## Task goal
Can you retype every line of this data verbatim, leaving nothing out and changing nothing?

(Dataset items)
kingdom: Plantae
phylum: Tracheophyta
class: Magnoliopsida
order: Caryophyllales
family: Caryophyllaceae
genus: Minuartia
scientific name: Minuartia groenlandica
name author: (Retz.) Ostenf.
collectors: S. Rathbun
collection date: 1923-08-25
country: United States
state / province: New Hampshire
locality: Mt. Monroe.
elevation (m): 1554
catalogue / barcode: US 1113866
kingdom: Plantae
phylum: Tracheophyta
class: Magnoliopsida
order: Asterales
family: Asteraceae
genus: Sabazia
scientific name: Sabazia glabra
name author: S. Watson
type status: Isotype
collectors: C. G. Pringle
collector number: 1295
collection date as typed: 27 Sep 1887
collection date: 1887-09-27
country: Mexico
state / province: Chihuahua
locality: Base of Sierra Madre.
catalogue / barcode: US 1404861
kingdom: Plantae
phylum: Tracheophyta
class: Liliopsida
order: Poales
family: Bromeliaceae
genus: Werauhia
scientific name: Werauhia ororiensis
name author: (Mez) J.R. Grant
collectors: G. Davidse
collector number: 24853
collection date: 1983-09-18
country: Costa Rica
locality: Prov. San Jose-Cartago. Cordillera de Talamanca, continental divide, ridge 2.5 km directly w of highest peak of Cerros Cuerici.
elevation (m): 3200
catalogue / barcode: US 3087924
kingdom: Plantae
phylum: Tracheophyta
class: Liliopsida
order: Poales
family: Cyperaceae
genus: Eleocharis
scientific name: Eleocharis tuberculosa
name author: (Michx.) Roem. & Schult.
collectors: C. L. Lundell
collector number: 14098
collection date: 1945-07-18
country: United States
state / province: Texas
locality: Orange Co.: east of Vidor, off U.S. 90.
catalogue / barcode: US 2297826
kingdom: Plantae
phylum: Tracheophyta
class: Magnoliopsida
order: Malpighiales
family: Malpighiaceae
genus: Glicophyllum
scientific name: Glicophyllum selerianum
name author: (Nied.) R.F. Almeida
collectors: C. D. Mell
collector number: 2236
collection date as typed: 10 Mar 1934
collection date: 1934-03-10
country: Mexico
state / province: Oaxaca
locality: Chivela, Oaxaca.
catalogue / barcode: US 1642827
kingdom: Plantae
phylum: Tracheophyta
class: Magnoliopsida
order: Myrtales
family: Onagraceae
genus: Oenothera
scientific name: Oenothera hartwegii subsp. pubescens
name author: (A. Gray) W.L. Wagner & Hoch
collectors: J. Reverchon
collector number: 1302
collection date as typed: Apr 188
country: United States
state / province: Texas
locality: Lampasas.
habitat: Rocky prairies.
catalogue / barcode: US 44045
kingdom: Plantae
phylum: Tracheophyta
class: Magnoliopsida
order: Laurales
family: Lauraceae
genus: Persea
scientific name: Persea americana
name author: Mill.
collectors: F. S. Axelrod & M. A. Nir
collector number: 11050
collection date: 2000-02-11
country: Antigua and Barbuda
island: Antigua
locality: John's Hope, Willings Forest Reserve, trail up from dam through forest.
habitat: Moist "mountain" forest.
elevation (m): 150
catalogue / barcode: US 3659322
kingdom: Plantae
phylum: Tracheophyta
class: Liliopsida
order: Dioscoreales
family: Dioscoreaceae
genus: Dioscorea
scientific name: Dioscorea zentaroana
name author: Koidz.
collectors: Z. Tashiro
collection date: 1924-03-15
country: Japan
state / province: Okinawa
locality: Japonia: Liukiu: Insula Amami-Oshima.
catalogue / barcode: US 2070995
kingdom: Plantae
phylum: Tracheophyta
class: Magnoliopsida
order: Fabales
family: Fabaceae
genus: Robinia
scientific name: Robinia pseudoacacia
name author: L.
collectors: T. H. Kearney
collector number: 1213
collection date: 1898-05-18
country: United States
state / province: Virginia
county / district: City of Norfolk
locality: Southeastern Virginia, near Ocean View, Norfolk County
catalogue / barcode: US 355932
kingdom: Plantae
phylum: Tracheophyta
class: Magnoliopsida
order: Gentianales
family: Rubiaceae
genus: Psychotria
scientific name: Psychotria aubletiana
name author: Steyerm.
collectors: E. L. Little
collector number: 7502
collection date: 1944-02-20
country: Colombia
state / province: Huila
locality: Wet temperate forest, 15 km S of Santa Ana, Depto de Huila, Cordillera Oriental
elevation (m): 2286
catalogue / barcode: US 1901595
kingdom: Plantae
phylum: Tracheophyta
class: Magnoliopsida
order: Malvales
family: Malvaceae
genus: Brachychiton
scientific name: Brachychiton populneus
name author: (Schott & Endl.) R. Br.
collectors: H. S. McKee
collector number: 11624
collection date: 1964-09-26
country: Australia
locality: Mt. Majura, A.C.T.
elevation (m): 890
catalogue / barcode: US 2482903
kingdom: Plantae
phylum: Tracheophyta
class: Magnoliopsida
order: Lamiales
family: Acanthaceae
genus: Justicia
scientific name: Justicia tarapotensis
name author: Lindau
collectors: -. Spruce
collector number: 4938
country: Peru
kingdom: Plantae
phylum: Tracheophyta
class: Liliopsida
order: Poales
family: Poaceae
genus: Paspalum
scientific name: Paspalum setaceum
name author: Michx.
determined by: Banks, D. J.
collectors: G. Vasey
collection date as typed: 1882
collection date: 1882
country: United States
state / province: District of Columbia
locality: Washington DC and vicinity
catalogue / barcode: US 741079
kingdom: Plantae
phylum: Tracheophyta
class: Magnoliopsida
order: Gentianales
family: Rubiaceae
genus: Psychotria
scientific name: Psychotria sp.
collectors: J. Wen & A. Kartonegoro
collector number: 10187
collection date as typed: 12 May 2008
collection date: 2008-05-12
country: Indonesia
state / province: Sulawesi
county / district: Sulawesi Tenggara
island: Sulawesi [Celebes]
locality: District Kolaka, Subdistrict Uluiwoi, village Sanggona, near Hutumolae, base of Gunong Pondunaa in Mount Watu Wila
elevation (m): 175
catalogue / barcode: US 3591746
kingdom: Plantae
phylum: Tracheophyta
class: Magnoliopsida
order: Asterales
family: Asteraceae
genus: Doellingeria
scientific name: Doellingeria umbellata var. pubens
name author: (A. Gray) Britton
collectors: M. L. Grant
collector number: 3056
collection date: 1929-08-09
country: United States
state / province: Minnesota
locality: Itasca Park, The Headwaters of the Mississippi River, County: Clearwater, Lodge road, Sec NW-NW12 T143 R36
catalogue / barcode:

## In response
kingdom: Plantae
phylum: Tracheophyta
class: Magnoliopsida
order: Caryophyllales
family: Caryophyllaceae
genus: Minuartia
scientific name: Minuartia groenlandica
name author: (Retz.) Ostenf.
collectors: S. Rathbun
collection date: 1923-08-25
country: United States
state / province: New Hampshire
locality: Mt. Monroe.
elevation (m): 1554
catalogue / barcode: US 1113866
kingdom: Plantae
phylum: Tracheophyta
class: Magnoliopsida
order: Asterales
family: Asteraceae
genus: Sabazia
scientific name: Sabazia glabra
name author: S. Watson
type status: Isotype
collectors: C. G. Pringle
collector number: 1295
collection date as typed: 27 Sep 1887
collection date: 1887-09-27
country: Mexico
state / province: Chihuahua
locality: Base of Sierra Madre.
catalogue / barcode: US 1404861
kingdom: Plantae
phylum: Tracheophyta
class: Liliopsida
order: Poales
family: Bromeliaceae
genus: Werauhia
scientific name: Werauhia ororiensis
name author: (Mez) J.R. Grant
collectors: G. Davidse
collector number: 24853
collection date: 1983-09-18
country: Costa Rica
locality: Prov. San Jose-Cartago. Cordillera de Talamanca, continental divide, ridge 2.5 km directly w of highest peak of Cerros Cuerici.
elevation (m): 3200
catalogue / barcode: US 3087924
kingdom: Plantae
phylum: Tracheophyta
class: Liliopsida
order: Poales
family: Cyperaceae
genus: Eleocharis
scientific name: Eleocharis tuberculosa
name author: (Michx.) Roem. & Schult.
collectors: C. L. Lundell
collector number: 14098
collection date: 1945-07-18
country: United States
state / province: Texas
locality: Orange Co.: east of Vidor, off U.S. 90.
catalogue / barcode: US 2297826
kingdom: Plantae
phylum: Tracheophyta
class: Magnoliopsida
order: Malpighiales
family: Malpighiaceae
genus: Glicophyllum
scientific name: Glicophyllum selerianum
name author: (Nied.) R.F. Almeida
collectors: C. D. Mell
collector number: 2236
collection date as typed: 10 Mar 1934
collection date: 1934-03-10
country: Mexico
state / province: Oaxaca
locality: Chivela, Oaxaca.
catalogue / barcode: US 1642827
kingdom: Plantae
phylum: Tracheophyta
class: Magnoliopsida
order: Myrtales
family: Onagraceae
genus: Oenothera
scientific name: Oenothera hartwegii subsp. pubescens
name author: (A. Gray) W.L. Wagner & Hoch
collectors: J. Reverchon
collector number: 1302
collection date as typed: Apr 188
country: United States
state / province: Texas
locality: Lampasas.
habitat: Rocky prairies.
catalogue / barcode: US 44045
kingdom: Plantae
phylum: Tracheophyta
class: Magnoliopsida
order: Laurales
family: Lauraceae
genus: Persea
scientific name: Persea americana
name author: Mill.
collectors: F. S. Axelrod & M. A. Nir
collector number: 11050
collection date: 2000-02-11
country: Antigua and Barbuda
island: Antigua
locality: John's Hope, Willings Forest Reserve, trail up from dam through forest.
habitat: Moist "mountain" forest.
elevation (m): 150
catalogue / barcode: US 3659322
kingdom: Plantae
phylum: Tracheophyta
class: Liliopsida
order: Dioscoreales
family: Dioscoreaceae
genus: Dioscorea
scientific name: Dioscorea zentaroana
name author: Koidz.
collectors: Z. Tashiro
collection date: 1924-03-15
country: Japan
state / province: Okinawa
locality: Japonia: Liukiu: Insula Amami-Oshima.
catalogue / barcode: US 2070995
kingdom: Plantae
phylum: Tracheophyta
class: Magnoliopsida
order: Fabales
family: Fabaceae
genus: Robinia
scientific name: Robinia pseudoacacia
name author: L.
collectors: T. H. Kearney
collector number: 1213
collection date: 1898-05-18
country: United States
state / province: Virginia
county / district: City of Norfolk
locality: Southeastern Virginia, near Ocean View, Norfolk County
catalogue / barcode: US 355932
kingdom: Plantae
phylum: Tracheophyta
class: Magnoliopsida
order: Gentianales
family: Rubiaceae
genus: Psychotria
scientific name: Psychotria aubletiana
name author: Steyerm.
collectors: E. L. Little
collector number: 7502
collection date: 1944-02-20
country: Colombia
state / province: Huila
locality: Wet temperate forest, 15 km S of Santa Ana, Depto de Huila, Cordillera Oriental
elevation (m): 2286
catalogue / barcode: US 1901595
kingdom: Plantae
phylum: Tracheophyta
class: Magnoliopsida
order: Malvales
family: Malvaceae
genus: Brachychiton
scientific name: Brachychiton populneus
name author: (Schott & Endl.) R. Br.
collectors: H. S. McKee
collector number: 11624
collection date: 1964-09-26
country: Australia
locality: Mt. Majura, A.C.T.
elevation (m): 890
catalogue / barcode: US 2482903
kingdom: Plantae
phylum: Tracheophyta
class: Magnoliopsida
order: Lamiales
family: Acanthaceae
genus: Justicia
scientific name: Justicia tarapotensis
name author: Lindau
collectors: -. Spruce
collector number: 4938
country: Peru
kingdom: Plantae
phylum: Tracheophyta
class: Liliopsida
order: Poales
family: Poaceae
genus: Paspalum
scientific name: Paspalum setaceum
name author: Michx.
determined by: Banks, D. J.
collectors: G. Vasey
collection date as typed: 1882
collection date: 1882
country: United States
state / province: District of Columbia
locality: Washington DC and vicinity
catalogue / barcode: US 741079
kingdom: Plantae
phylum: Tracheophyta
class: Magnoliopsida
order: Gentianales
family: Rubiaceae
genus: Psychotria
scientific name: Psychotria sp.
collectors: J. Wen & A. Kartonegoro
collector number: 10187
collection date as typed: 12 May 2008
collection date: 2008-05-12
country: Indonesia
state / province: Sulawesi
county / district: Sulawesi Tenggara
island: Sulawesi [Celebes]
locality: District Kolaka, Subdistrict Uluiwoi, village Sanggona, near Hutumolae, base of Gunong Pondunaa in Mount Watu Wila
elevation (m): 175
catalogue / barcode: US 3591746
kingdom: Plantae
phylum: Tracheophyta
class: Magnoliopsida
order: Asterales
family: Asteraceae
genus: Doellingeria
scientific name: Doellingeria umbellata var. pubens
name author: (A. Gray) Britton
collectors: M. L. Grant
collector number: 3056
collection date: 1929-08-09
country: United States
state / province: Minnesota
locality: Itasca Park, The Headwaters of the Mississippi River, County: Clearwater, Lodge road, Sec NW-NW12 T143 R36
catalogue / barcode:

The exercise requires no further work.